**EXERCISE DATA**

● ● ● ● ● ● ●

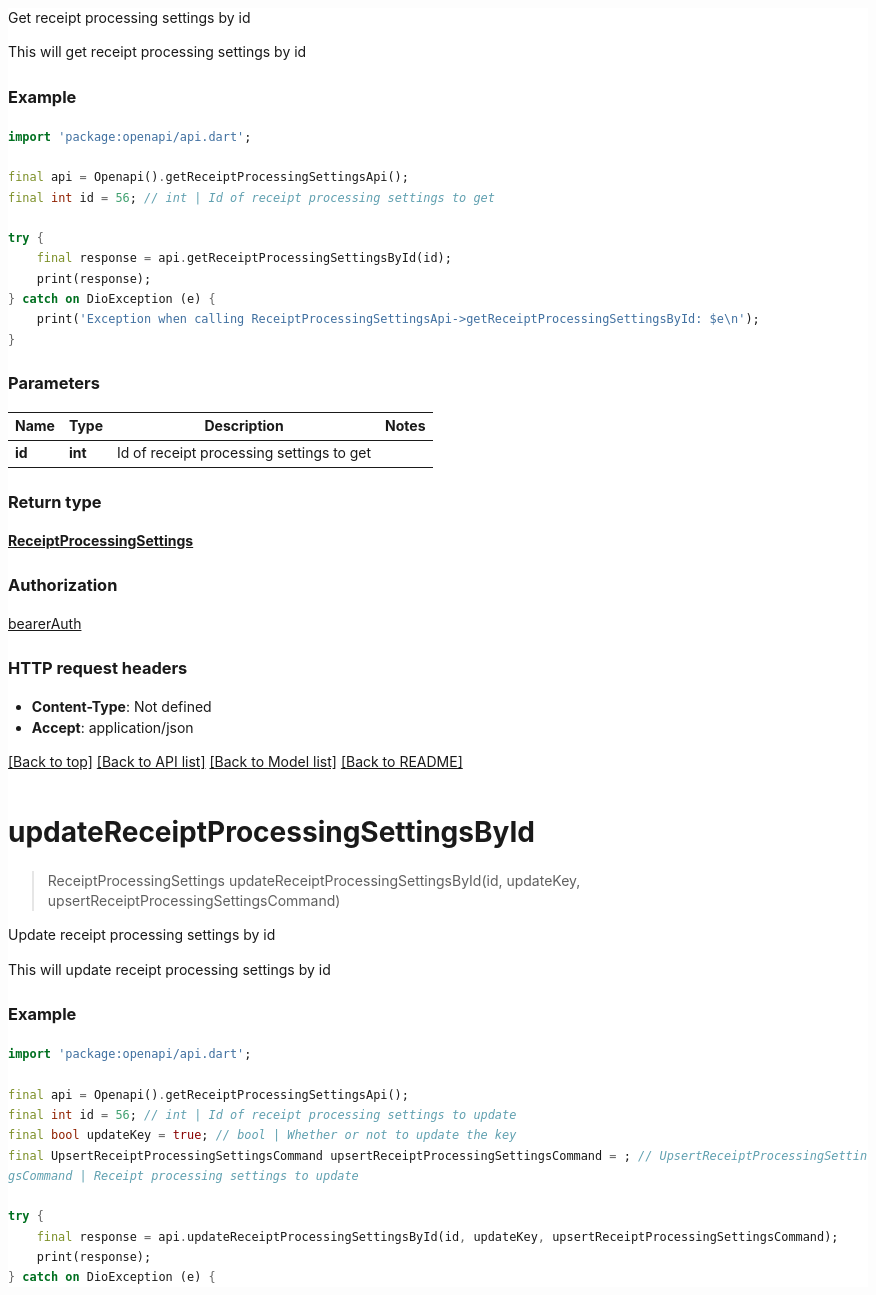 Get receipt processing settings by id

This will get receipt processing settings by id

### Example
```dart
import 'package:openapi/api.dart';

final api = Openapi().getReceiptProcessingSettingsApi();
final int id = 56; // int | Id of receipt processing settings to get

try {
    final response = api.getReceiptProcessingSettingsById(id);
    print(response);
} catch on DioException (e) {
    print('Exception when calling ReceiptProcessingSettingsApi->getReceiptProcessingSettingsById: $e\n');
}
```

### Parameters

Name | Type | Description  | Notes
------------- | ------------- | ------------- | -------------
 **id** | **int**| Id of receipt processing settings to get | 

### Return type

[**ReceiptProcessingSettings**](ReceiptProcessingSettings.md)

### Authorization

[bearerAuth](../README.md#bearerAuth)

### HTTP request headers

 - **Content-Type**: Not defined
 - **Accept**: application/json

[[Back to top]](#) [[Back to API list]](../README.md#documentation-for-api-endpoints) [[Back to Model list]](../README.md#documentation-for-models) [[Back to README]](../README.md)

# **updateReceiptProcessingSettingsById**
> ReceiptProcessingSettings updateReceiptProcessingSettingsById(id, updateKey, upsertReceiptProcessingSettingsCommand)

Update receipt processing settings by id

This will update receipt processing settings by id

### Example
```dart
import 'package:openapi/api.dart';

final api = Openapi().getReceiptProcessingSettingsApi();
final int id = 56; // int | Id of receipt processing settings to update
final bool updateKey = true; // bool | Whether or not to update the key
final UpsertReceiptProcessingSettingsCommand upsertReceiptProcessingSettingsCommand = ; // UpsertReceiptProcessingSettingsCommand | Receipt processing settings to update

try {
    final response = api.updateReceiptProcessingSettingsById(id, updateKey, upsertReceiptProcessingSettingsCommand);
    print(response);
} catch on DioException (e) {
```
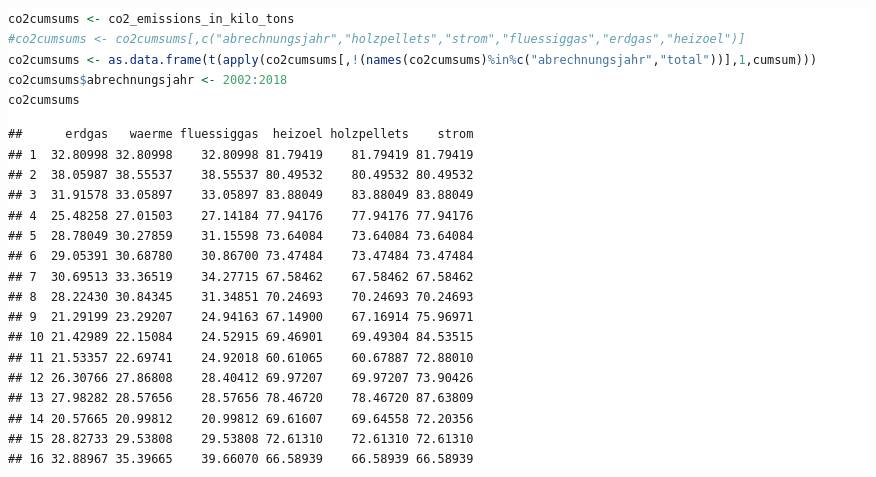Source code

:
 ``` r
co2cumsums <- co2_emissions_in_kilo_tons
#co2cumsums <- co2cumsums[,c("abrechnungsjahr","holzpellets","strom","fluessiggas","erdgas","heizoel")]
co2cumsums <- as.data.frame(t(apply(co2cumsums[,!(names(co2cumsums)%in%c("abrechnungsjahr","total"))],1,cumsum)))
co2cumsums$abrechnungsjahr <- 2002:2018
co2cumsums
```

    ##      erdgas   waerme fluessiggas  heizoel holzpellets    strom
    ## 1  32.80998 32.80998    32.80998 81.79419    81.79419 81.79419
    ## 2  38.05987 38.55537    38.55537 80.49532    80.49532 80.49532
    ## 3  31.91578 33.05897    33.05897 83.88049    83.88049 83.88049
    ## 4  25.48258 27.01503    27.14184 77.94176    77.94176 77.94176
    ## 5  28.78049 30.27859    31.15598 73.64084    73.64084 73.64084
    ## 6  29.05391 30.68780    30.86700 73.47484    73.47484 73.47484
    ## 7  30.69513 33.36519    34.27715 67.58462    67.58462 67.58462
    ## 8  28.22430 30.84345    31.34851 70.24693    70.24693 70.24693
    ## 9  21.29199 23.29207    24.94163 67.14900    67.16914 75.96971
    ## 10 21.42989 22.15084    24.52915 69.46901    69.49304 84.53515
    ## 11 21.53357 22.69741    24.92018 60.61065    60.67887 72.88010
    ## 12 26.30766 27.86808    28.40412 69.97207    69.97207 73.90426
    ## 13 27.98282 28.57656    28.57656 78.46720    78.46720 87.63809
    ## 14 20.57665 20.99812    20.99812 69.61607    69.64558 72.20356
    ## 15 28.82733 29.53808    29.53808 72.61310    72.61310 72.61310
    ## 16 32.88967 35.39665    39.66070 66.58939    66.58939 66.58939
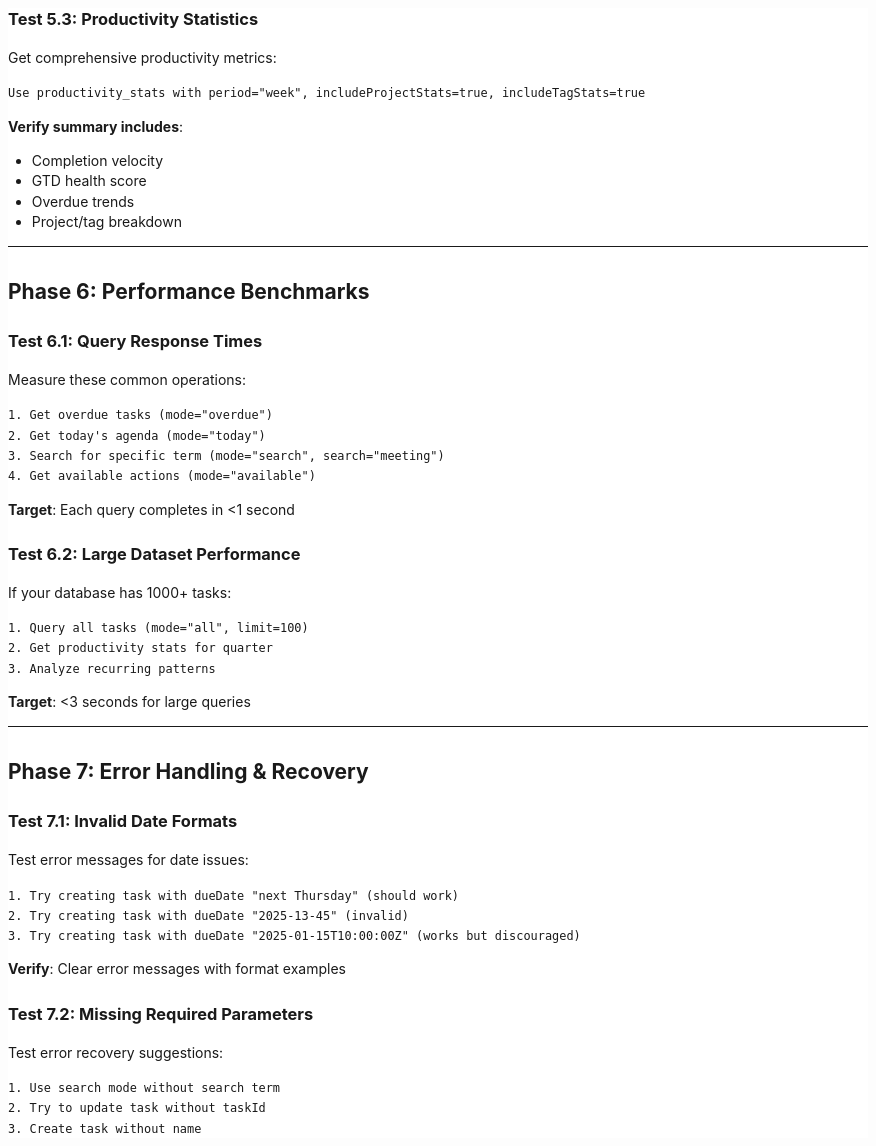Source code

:### Test 5.3: Productivity Statistics
Get comprehensive productivity metrics:
```
Use productivity_stats with period="week", includeProjectStats=true, includeTagStats=true
```

**Verify summary includes**:
- Completion velocity
- GTD health score
- Overdue trends
- Project/tag breakdown

---

## Phase 6: Performance Benchmarks

### Test 6.1: Query Response Times
Measure these common operations:
```
1. Get overdue tasks (mode="overdue")
2. Get today's agenda (mode="today")
3. Search for specific term (mode="search", search="meeting")
4. Get available actions (mode="available")
```

**Target**: Each query completes in <1 second

### Test 6.2: Large Dataset Performance
If your database has 1000+ tasks:
```
1. Query all tasks (mode="all", limit=100)
2. Get productivity stats for quarter
3. Analyze recurring patterns
```

**Target**: <3 seconds for large queries

---

## Phase 7: Error Handling & Recovery

### Test 7.1: Invalid Date Formats
Test error messages for date issues:
```
1. Try creating task with dueDate "next Thursday" (should work)
2. Try creating task with dueDate "2025-13-45" (invalid)
3. Try creating task with dueDate "2025-01-15T10:00:00Z" (works but discouraged)
```

**Verify**: Clear error messages with format examples

### Test 7.2: Missing Required Parameters
Test error recovery suggestions:
```
1. Use search mode without search term
2. Try to update task without taskId
3. Create task without name
```
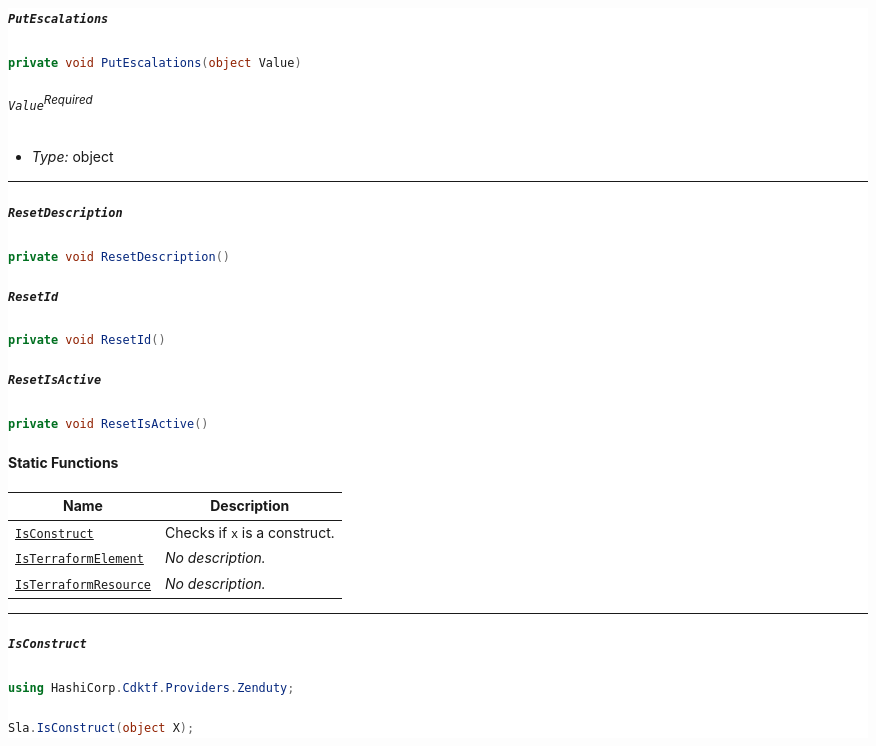 ##### `PutEscalations` <a name="PutEscalations" id="@skeptools/provider-zenduty.sla.Sla.putEscalations"></a>

```csharp
private void PutEscalations(object Value)
```

###### `Value`<sup>Required</sup> <a name="Value" id="@skeptools/provider-zenduty.sla.Sla.putEscalations.parameter.value"></a>

- *Type:* object

---

##### `ResetDescription` <a name="ResetDescription" id="@skeptools/provider-zenduty.sla.Sla.resetDescription"></a>

```csharp
private void ResetDescription()
```

##### `ResetId` <a name="ResetId" id="@skeptools/provider-zenduty.sla.Sla.resetId"></a>

```csharp
private void ResetId()
```

##### `ResetIsActive` <a name="ResetIsActive" id="@skeptools/provider-zenduty.sla.Sla.resetIsActive"></a>

```csharp
private void ResetIsActive()
```

#### Static Functions <a name="Static Functions" id="Static Functions"></a>

| **Name** | **Description** |
| --- | --- |
| <code><a href="#@skeptools/provider-zenduty.sla.Sla.isConstruct">IsConstruct</a></code> | Checks if `x` is a construct. |
| <code><a href="#@skeptools/provider-zenduty.sla.Sla.isTerraformElement">IsTerraformElement</a></code> | *No description.* |
| <code><a href="#@skeptools/provider-zenduty.sla.Sla.isTerraformResource">IsTerraformResource</a></code> | *No description.* |

---

##### `IsConstruct` <a name="IsConstruct" id="@skeptools/provider-zenduty.sla.Sla.isConstruct"></a>

```csharp
using HashiCorp.Cdktf.Providers.Zenduty;

Sla.IsConstruct(object X);
```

● ● ● ● ● ● ●

**TASK TO COMPLETE**
Using the data above, print exactly the lines from the line that contains "- **Content-Type**: Not defined" through the line that contains "# **updateReceiptProcessingSettingsById**", with both included.

**EXERCISE ANSWER**
 - **Content-Type**: Not defined
 - **Accept**: application/json

[[Back to top]](#) [[Back to API list]](../README.md#documentation-for-api-endpoints) [[Back to Model list]](../README.md#documentation-for-models) [[Back to README]](../README.md)

# **updateReceiptProcessingSettingsById**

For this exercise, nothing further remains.